もちろんプレミアが付くのを狙っているわけではないが、最近のお宝鑑定TVでその辺が認知されているので説得の材料としては良い。

等のことを主張したが、局員さんは「がんばってみます」(その人に決定権はないので)と言って帰っていった。
しかも結果が出るまで一ヶ月ぐらいかかるそうだ。
なんでも保険が下りるかどうかの判定をするのが本局の方らしくその結果がでるのが遅いらしい。

その夜、早速ひろこさんへ報告のメールだ。 


■1999年2月12日

ひろこさんよりメールが届く。要約すると.... 

「あんまり心配だったのでもう一度中央郵便局の方へ問い合わせました。航空便の場合1000マルクまで、SAL便の場合400マルクまでちゃんと保険が大丈夫でした。日本の郵便局へもちゃんとドイツに確認するようにおっしゃって下さいませ」

ドイツ語でその内容の証明書をファックスをする事も可能です。

なになに、そうなんだ。
今回はSAL便で送ってもらったので400マルクの保証が効くということになるぞ。
と言うことは日本の郵便局の方が間違っているのか?

う〜む、謎だ。

取りあえず郵便局の担当の人にTELしてその旨を伝えると、FAXで保険についての証明書を送ってほしいとのこと。
ひろこさんに頼んで郵便局の方へ送ってもらうことにする。

月日は流れる...。


■1999年3月19日

久しぶりに郵便局よりTEL。

とりあえず保険が適応されことになったようだ。やった〜!

でもやはり重量による保険しか適応されないらしく15,170円しか下りないらしい。
「東京国際郵便局」(すごいことになってきた!)によると保険がかかっているものは荷物に貼るラベル自体が違ってい て、例の荷物に張ってあったのは保険対象外のラベルであるらしい。

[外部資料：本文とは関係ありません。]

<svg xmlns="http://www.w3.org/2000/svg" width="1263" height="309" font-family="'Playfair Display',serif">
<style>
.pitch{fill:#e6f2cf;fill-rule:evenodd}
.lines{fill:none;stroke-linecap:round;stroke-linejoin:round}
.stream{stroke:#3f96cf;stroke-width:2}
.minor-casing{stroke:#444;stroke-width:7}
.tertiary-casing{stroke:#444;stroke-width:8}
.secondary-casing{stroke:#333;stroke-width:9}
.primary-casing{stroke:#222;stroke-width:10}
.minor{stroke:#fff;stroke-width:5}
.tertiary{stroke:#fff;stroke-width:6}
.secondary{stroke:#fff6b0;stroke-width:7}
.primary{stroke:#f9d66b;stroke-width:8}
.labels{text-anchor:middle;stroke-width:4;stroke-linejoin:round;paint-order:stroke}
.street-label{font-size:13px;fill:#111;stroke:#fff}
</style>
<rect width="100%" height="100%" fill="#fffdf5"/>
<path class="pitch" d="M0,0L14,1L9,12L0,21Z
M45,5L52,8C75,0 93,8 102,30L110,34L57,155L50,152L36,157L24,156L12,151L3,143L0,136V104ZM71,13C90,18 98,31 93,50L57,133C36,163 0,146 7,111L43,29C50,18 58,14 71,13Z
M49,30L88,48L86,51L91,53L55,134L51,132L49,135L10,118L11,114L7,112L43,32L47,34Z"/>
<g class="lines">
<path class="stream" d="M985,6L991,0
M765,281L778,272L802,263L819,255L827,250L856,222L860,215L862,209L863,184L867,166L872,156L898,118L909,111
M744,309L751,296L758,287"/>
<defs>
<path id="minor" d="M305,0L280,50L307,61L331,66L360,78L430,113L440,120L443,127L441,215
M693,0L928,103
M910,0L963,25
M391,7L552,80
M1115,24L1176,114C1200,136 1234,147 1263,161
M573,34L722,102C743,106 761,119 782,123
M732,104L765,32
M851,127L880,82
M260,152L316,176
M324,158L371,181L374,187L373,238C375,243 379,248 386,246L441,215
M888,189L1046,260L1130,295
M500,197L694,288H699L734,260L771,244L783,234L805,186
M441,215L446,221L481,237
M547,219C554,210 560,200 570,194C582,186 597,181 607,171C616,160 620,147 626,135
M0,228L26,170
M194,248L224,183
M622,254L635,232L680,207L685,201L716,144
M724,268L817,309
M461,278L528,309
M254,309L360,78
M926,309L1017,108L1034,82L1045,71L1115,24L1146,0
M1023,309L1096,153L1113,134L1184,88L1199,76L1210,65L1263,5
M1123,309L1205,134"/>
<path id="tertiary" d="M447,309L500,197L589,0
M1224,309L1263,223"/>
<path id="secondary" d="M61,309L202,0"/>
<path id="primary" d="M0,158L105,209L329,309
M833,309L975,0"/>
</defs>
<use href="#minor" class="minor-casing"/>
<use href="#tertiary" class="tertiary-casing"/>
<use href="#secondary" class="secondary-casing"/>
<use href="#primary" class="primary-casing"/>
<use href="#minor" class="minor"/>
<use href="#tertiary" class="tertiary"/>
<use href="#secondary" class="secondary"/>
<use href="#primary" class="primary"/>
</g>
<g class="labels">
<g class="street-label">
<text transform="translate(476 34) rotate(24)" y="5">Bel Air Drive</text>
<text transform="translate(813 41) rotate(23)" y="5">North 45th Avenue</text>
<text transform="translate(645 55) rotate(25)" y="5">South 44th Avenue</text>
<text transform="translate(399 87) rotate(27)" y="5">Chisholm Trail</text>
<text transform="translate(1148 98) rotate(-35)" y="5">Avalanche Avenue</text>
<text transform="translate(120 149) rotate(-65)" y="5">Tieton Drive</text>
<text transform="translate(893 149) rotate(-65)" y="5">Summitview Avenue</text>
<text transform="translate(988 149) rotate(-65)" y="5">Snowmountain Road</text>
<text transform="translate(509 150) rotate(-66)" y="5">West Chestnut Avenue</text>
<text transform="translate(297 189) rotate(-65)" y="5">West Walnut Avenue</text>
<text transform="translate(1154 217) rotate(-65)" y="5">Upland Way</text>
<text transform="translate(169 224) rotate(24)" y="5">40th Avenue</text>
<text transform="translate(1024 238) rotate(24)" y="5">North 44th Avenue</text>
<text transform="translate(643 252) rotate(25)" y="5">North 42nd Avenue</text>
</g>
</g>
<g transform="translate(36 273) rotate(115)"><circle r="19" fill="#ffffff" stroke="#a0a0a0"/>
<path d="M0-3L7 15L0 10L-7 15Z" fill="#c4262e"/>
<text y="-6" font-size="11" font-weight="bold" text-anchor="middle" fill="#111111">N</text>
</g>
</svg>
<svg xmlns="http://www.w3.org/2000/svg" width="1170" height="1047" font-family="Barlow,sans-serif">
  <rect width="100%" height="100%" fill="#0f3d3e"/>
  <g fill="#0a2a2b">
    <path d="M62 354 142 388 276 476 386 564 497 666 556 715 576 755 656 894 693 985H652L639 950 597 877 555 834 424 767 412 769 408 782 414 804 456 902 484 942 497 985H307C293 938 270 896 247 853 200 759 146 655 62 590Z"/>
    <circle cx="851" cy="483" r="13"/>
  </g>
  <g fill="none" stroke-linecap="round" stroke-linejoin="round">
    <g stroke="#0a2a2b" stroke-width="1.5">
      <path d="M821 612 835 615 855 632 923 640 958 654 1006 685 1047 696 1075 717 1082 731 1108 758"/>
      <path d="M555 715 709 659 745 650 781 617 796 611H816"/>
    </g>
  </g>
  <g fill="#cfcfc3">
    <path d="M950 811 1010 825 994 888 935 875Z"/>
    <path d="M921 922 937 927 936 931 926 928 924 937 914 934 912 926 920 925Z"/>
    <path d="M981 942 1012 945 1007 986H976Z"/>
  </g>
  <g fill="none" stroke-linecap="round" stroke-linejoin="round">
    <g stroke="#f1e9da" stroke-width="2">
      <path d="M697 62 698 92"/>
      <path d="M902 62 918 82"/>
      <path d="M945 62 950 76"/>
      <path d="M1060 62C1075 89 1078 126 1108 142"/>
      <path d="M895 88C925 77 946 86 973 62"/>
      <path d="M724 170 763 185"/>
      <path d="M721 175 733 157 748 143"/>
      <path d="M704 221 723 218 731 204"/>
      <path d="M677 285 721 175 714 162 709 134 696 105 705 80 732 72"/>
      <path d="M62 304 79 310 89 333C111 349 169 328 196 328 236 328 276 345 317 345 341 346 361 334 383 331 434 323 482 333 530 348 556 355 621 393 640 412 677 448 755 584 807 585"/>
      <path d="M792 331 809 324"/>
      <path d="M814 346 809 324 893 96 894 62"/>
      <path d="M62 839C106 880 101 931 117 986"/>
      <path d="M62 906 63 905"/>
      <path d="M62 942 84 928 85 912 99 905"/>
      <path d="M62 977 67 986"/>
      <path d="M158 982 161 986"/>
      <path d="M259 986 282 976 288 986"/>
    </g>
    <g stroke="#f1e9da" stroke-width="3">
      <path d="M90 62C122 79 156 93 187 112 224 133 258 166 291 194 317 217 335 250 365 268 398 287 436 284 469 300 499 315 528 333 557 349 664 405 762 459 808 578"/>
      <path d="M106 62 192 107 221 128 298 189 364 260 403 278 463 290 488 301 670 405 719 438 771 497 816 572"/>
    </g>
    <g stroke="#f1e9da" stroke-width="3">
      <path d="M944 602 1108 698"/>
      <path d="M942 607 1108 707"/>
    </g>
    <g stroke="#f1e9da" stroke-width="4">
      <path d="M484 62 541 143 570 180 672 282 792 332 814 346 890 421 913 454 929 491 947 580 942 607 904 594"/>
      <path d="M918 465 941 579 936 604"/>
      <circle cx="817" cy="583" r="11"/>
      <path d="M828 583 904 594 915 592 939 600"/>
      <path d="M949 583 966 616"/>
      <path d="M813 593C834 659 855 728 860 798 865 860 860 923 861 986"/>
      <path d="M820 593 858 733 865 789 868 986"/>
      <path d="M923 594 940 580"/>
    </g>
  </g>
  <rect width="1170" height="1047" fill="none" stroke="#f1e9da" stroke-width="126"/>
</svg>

あと、保険にもいろいろ種類があり、民間会社(運送屋さんのことかな?)が保険をかける場合があって、その場合国際郵便で海外に送ったときには保険がかからなくなる場合があるらしい。

う〜ん、ややこしいことになってきた。
ま〜、15,170円でも保険が下りればいいかな? とも思ったのだが、どうも詳細がはっきりしないのは気持ち悪い。

郵便局の方もどうも腑に落ちないようだ。
キンダーの方へ今まで日本に送った荷物で保険が適応されたことがあるかどうか聞いてほしいと言ってきた。

 

どこかに小さな謎が隠れている...。

 

取りあえずひろこさんへメールだ。


■1999年3月20日

ひろこさんよりメールが届く。またまた要約すると....

「えーと、今までの保険なんですが、6.8キロの木のドールハウスを船便で送ったとき屋根が取れて到着したんですが、その時は定価が169マルク分全額おりましたというメールを送って下さいました」

さっきもドイツポストに電話をしましたが400マルクまでの保険・・といっていました。(だから17,473円分は出るはずなんですけど)

また、日本向けの荷物には自動的に保険がついているそうです。国によって自動で保険がついてるとことついてないところがるけれど日本はついているそうです(だから特別なシールは無いんだって言っていました)。 商品総額が1000マルク以上の場合は別の保険があるといっていました。

ホントややこしくってすいません。

ふむふむ。ややこしいぞ。
まー、国がやってることは得てしてそういうものだ。

しかし、メールにあったドールハウスだと 1マルク80円(ぐらい?)で計算すると15,210円で、6.8キロだと重量保険で全額まかなえているのだ。あまり参考にならない...。

ドイツ中央郵便局の国際郵便のお客様相談室の電話番号が書いてあったので東京国際郵便局の方から直接確認をして貰うことにする。


■1999年3月23日

郵便局より封筒が届く。なんでも東京国際郵便局からの正式な回答だそうだ。
それによると.....、

1.郵便小包番号が保険付郵便番号ではない。(世界共通でV−000等 Vで始まる)

2.東京国際局に到着したドイツよりの総譜書は普通扱いである。

3.保険付郵便物と仮定した場合、保険金額欄に金額の記述がない。

う〜む、これを見るとそうなのかと納得しそうだが、ひろこさんのメールにあった自動で保険が付いているってのが気になる。
しかも そもそもドイツ中央郵便局が言っている400マルクの保険の真相が解らない。

ひろこさんはややこしいことになってすいんません と言っていたが、私自身はこの頃になると
なんか謎がだんだん解けてく感じがしてとても楽しくなっていた。

こうなったら最後まで謎の究明をしなくては!

 

ゴールは近いぞ...!!

 

ということで、さらに郵便局に上に書いた3月20日の情報をぶつけて突っ込んで聞いてみる。
郵便局の人はいやな顔もせず(電話だから見えないが)、追跡調査をしてくれると言ってくれた。

 

そして、さらに月日は流れる...

この間ラスベガスへ遊びに行ったり、
連休があったりで郵便局との連絡がとりずらくなったせいもあってかなり間があく。


■1999年5月7日

郵便局より久しぶりの封筒が届いた。きっとこの中に謎を解く鍵が隠されているに違いない!

早速読んでみると...

1.小包番号33XXXXXXXXXXのSAL小包は普通小包扱いである。

2.差し出し人様から頂いた文章は、国際郵便サービス標準条件表の抜粋であり、賠償金額の上限金額についての項目である。この上限の内容は、ドイツで投函された普通小包について規定されている。これらの金額の上限は、小包が亡失して、差し出し人が損害賠償の申し立てをしたときのみ適用される。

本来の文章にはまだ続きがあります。